Work order:
Without including any picture, copy the entries that follow word for word.

Available records:
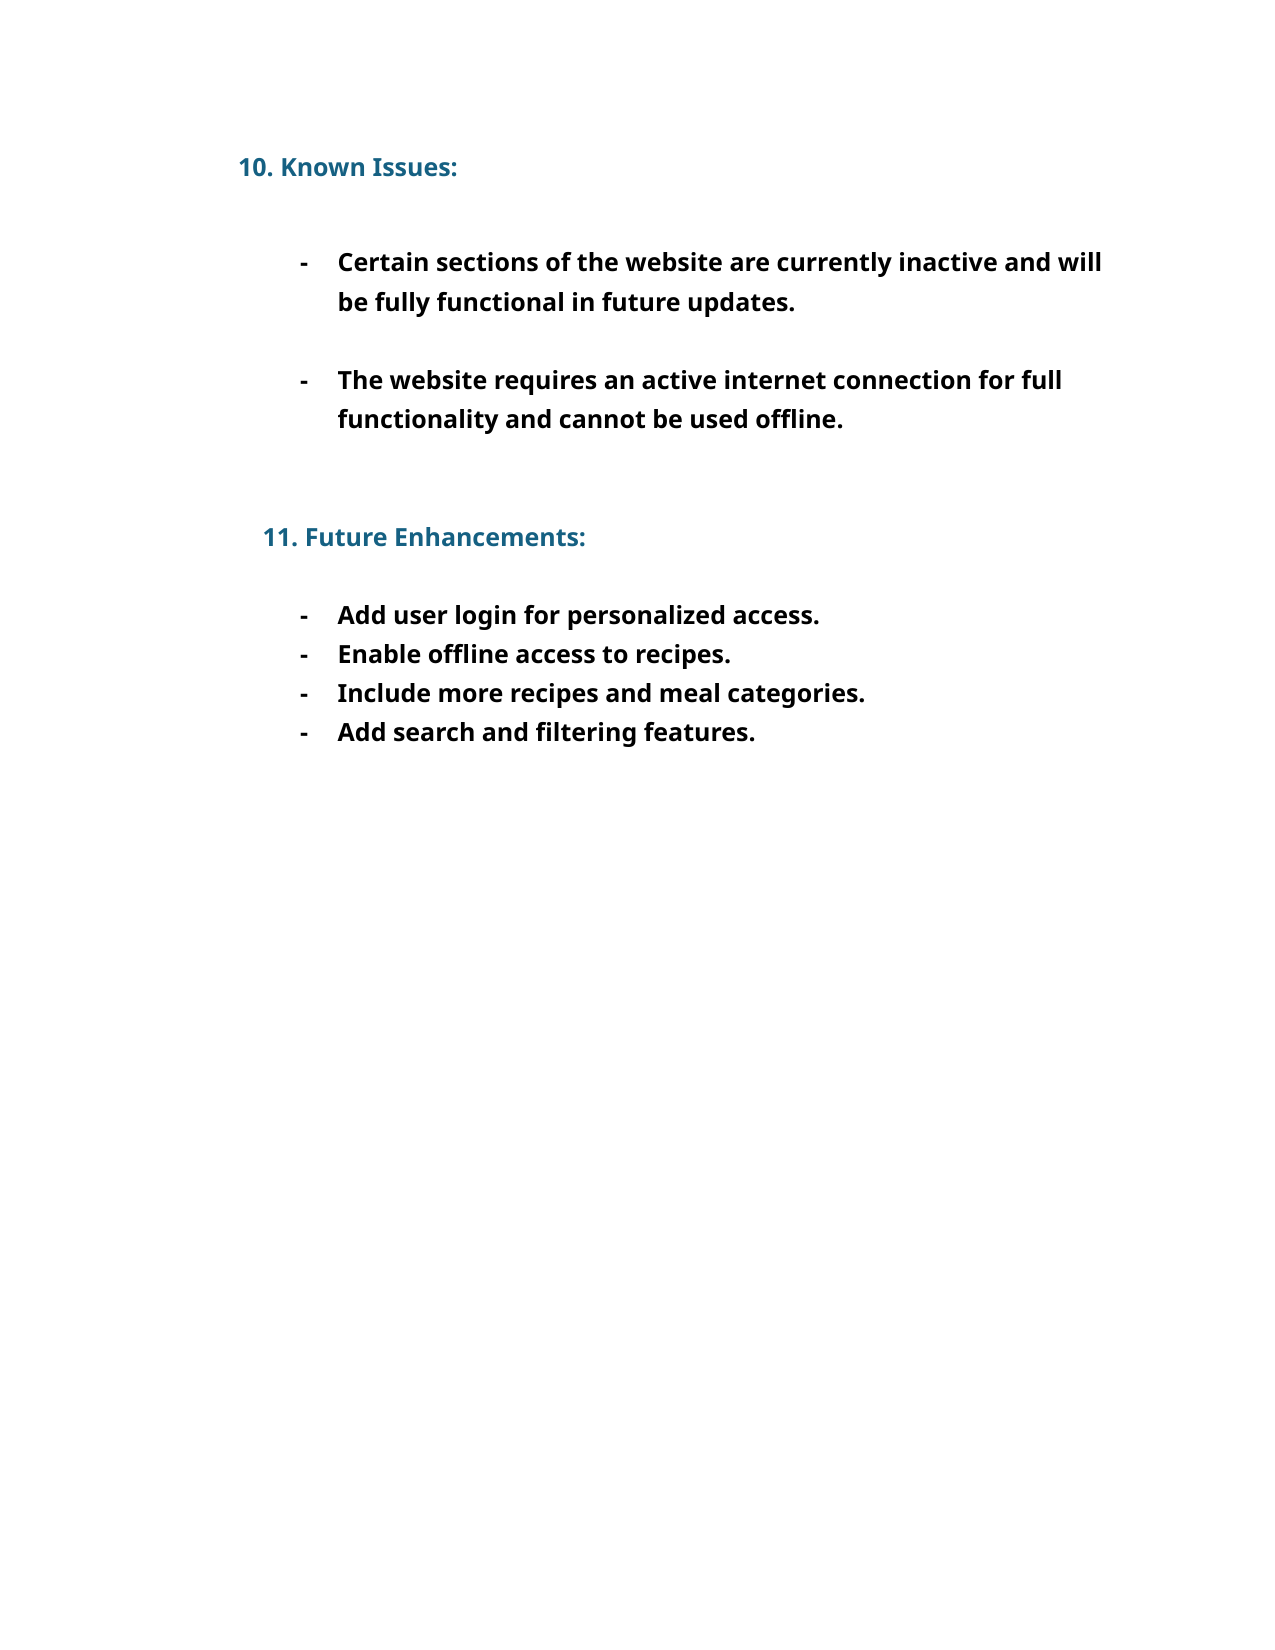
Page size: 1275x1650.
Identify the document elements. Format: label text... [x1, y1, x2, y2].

list Include more recipes and meal categories. [300, 676, 1125, 710]
list Certain sections of the website are currently inactive and will be fully functional in future updates. [300, 245, 1125, 318]
list Enable offline access to recipes. [300, 637, 1125, 671]
text 10. Known Issues: [225, 150, 1125, 184]
list 11. Future Enhancements: [262, 519, 1125, 553]
list The website requires an active internet connection for full functionality and cannot be used offline. [300, 362, 1125, 436]
list Add user login for personalized access. [300, 597, 1125, 632]
list Add search and filtering features. [300, 715, 1125, 749]
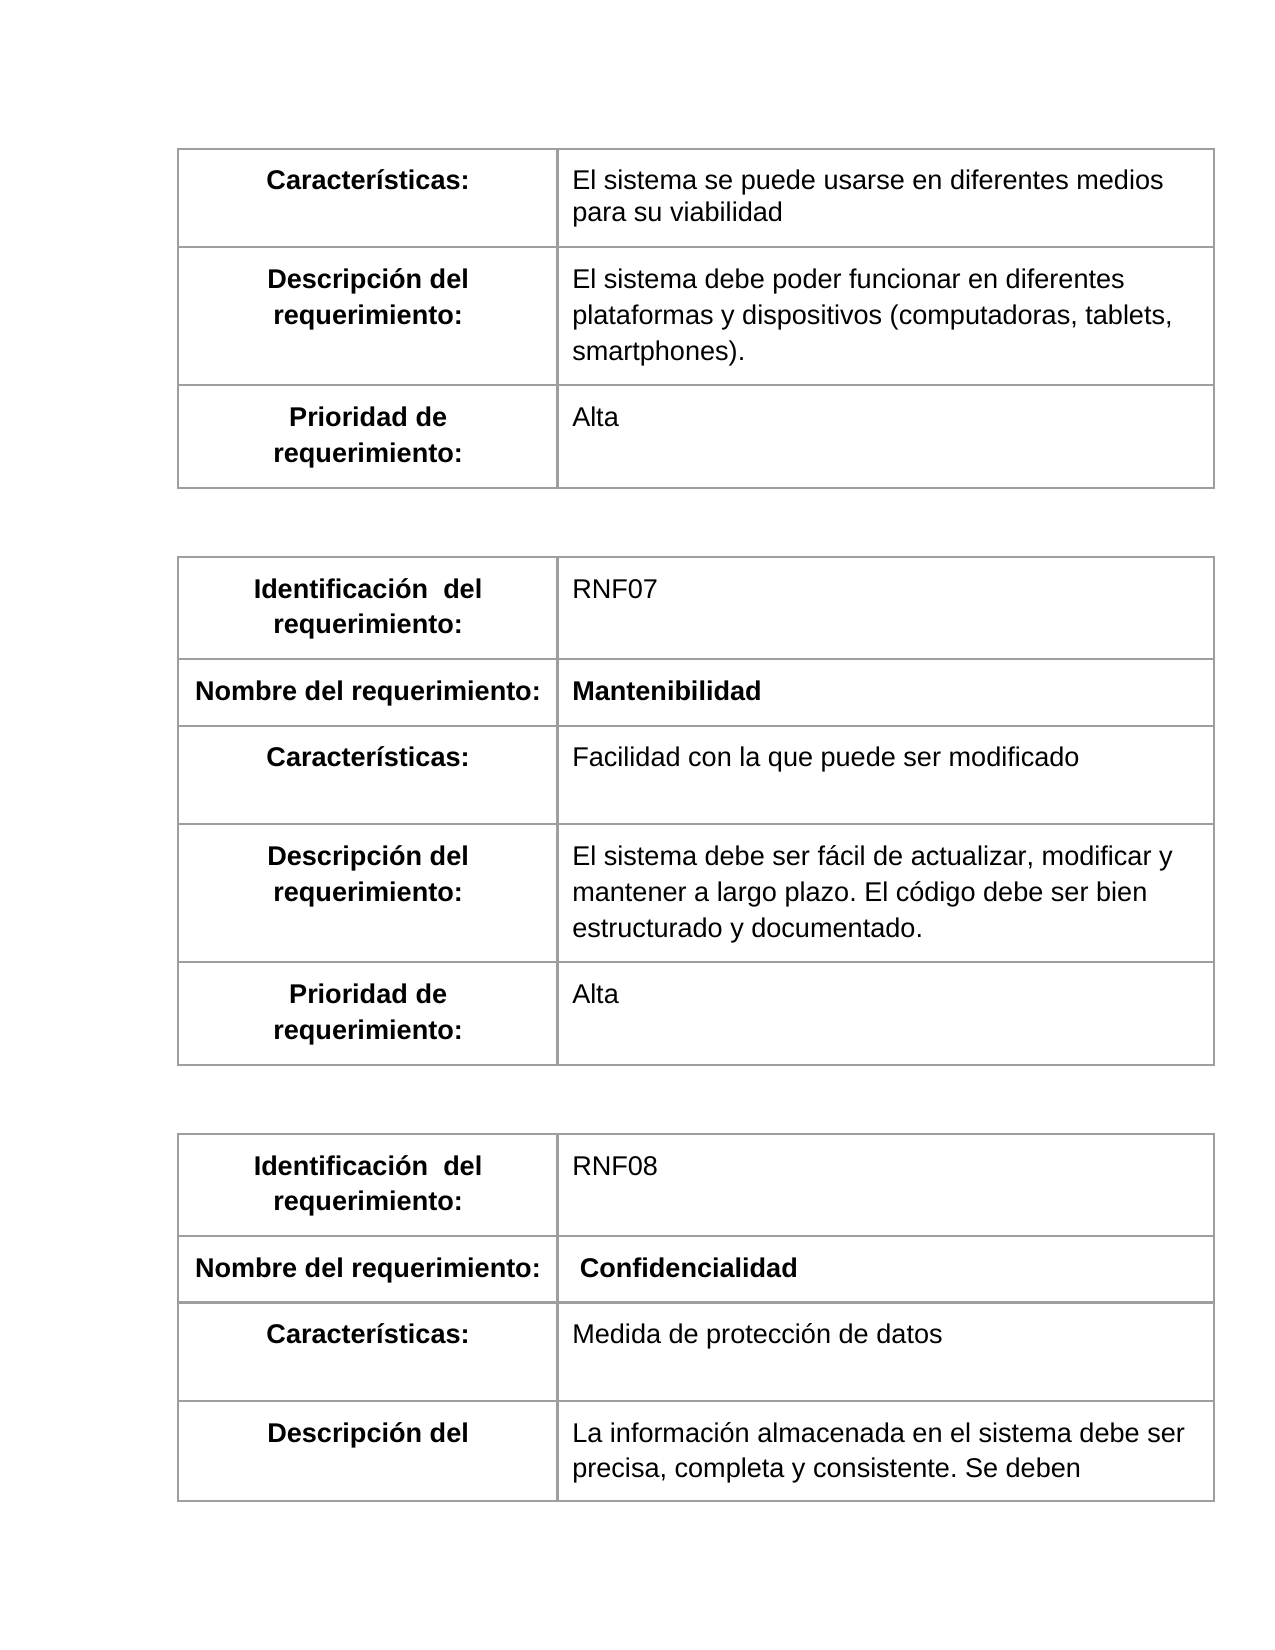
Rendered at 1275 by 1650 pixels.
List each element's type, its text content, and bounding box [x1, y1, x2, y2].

table_cell Nombre del requerimiento: [179, 1237, 556, 1301]
table_cell Facilidad con la que puede ser modificado [559, 727, 1213, 823]
table_cell Prioridad de requerimiento: [179, 963, 556, 1063]
table_cell El sistema se puede usarse en diferentes medios para su viabilidad [559, 150, 1213, 246]
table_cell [179, 1402, 556, 1500]
table_cell Descripción del requerimiento: [179, 248, 556, 384]
table_cell Descripción del requerimiento: [179, 825, 556, 961]
table_cell Medida de protección de datos [559, 1304, 1213, 1400]
table_cell Mantenibilidad [559, 660, 1213, 724]
table_cell El sistema debe ser fácil de actualizar, modificar y mantener a largo plazo. El código debe ser bien estructurado y documentado. [559, 825, 1213, 961]
table_cell El sistema debe poder funcionar en diferentes plataformas y dispositivos (computadoras, tablets, smartphones). [559, 248, 1213, 384]
table_cell Prioridad de requerimiento: [179, 386, 556, 487]
table_header RNF07 [559, 558, 1213, 658]
table_header Identificación del requerimiento: [179, 1135, 556, 1235]
table_cell Nombre del requerimiento: [179, 660, 556, 724]
table_cell Características: [179, 1304, 556, 1400]
table_cell Confidencialidad [559, 1237, 1213, 1301]
table_header Identificación del requerimiento: [179, 558, 556, 658]
table_cell Alta [559, 386, 1213, 487]
table_cell Alta [559, 963, 1213, 1063]
table_cell Características: [179, 150, 556, 246]
table_cell Características: [179, 727, 556, 823]
table_header RNF08 [559, 1135, 1213, 1235]
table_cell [559, 1402, 1213, 1500]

Exercise output:
Page size: 1275x1650.
Identify the document elements. Format: label text... [x1, y1, x2, y2].

list Include more recipes and meal categories. [300, 676, 1125, 710]
list Certain sections of the website are currently inactive and will be fully functional in future updates. [300, 245, 1125, 318]
list Enable offline access to recipes. [300, 637, 1125, 671]
text 10. Known Issues: [225, 150, 1125, 184]
list 11. Future Enhancements: [262, 519, 1125, 553]
list The website requires an active internet connection for full functionality and cannot be used offline. [300, 362, 1125, 436]
list Add user login for personalized access. [300, 597, 1125, 632]
list Add search and filtering features. [300, 715, 1125, 749]
Rendered at 1275 by 1650 pixels.
List each element's type, its text content, and bounding box [x1, y1, x2, y2].

table_cell Nombre del requerimiento: [179, 1237, 556, 1301]
table_cell Facilidad con la que puede ser modificado [559, 727, 1213, 823]
table_cell Prioridad de requerimiento: [179, 963, 556, 1063]
table_cell El sistema se puede usarse en diferentes medios para su viabilidad [559, 150, 1213, 246]
table_cell [179, 1402, 556, 1500]
table_cell Descripción del requerimiento: [179, 248, 556, 384]
table_cell Descripción del requerimiento: [179, 825, 556, 961]
table_cell Medida de protección de datos [559, 1304, 1213, 1400]
table_cell Mantenibilidad [559, 660, 1213, 724]
table_cell El sistema debe ser fácil de actualizar, modificar y mantener a largo plazo. El código debe ser bien estructurado y documentado. [559, 825, 1213, 961]
table_cell El sistema debe poder funcionar en diferentes plataformas y dispositivos (computadoras, tablets, smartphones). [559, 248, 1213, 384]
table_cell Prioridad de requerimiento: [179, 386, 556, 487]
table_header RNF07 [559, 558, 1213, 658]
table_header Identificación del requerimiento: [179, 1135, 556, 1235]
table_cell Nombre del requerimiento: [179, 660, 556, 724]
table_cell Características: [179, 1304, 556, 1400]
table_cell Confidencialidad [559, 1237, 1213, 1301]
table_header Identificación del requerimiento: [179, 558, 556, 658]
table_cell Alta [559, 386, 1213, 487]
table_cell Alta [559, 963, 1213, 1063]
table_cell Características: [179, 150, 556, 246]
table_cell Características: [179, 727, 556, 823]
table_header RNF08 [559, 1135, 1213, 1235]
table_cell [559, 1402, 1213, 1500]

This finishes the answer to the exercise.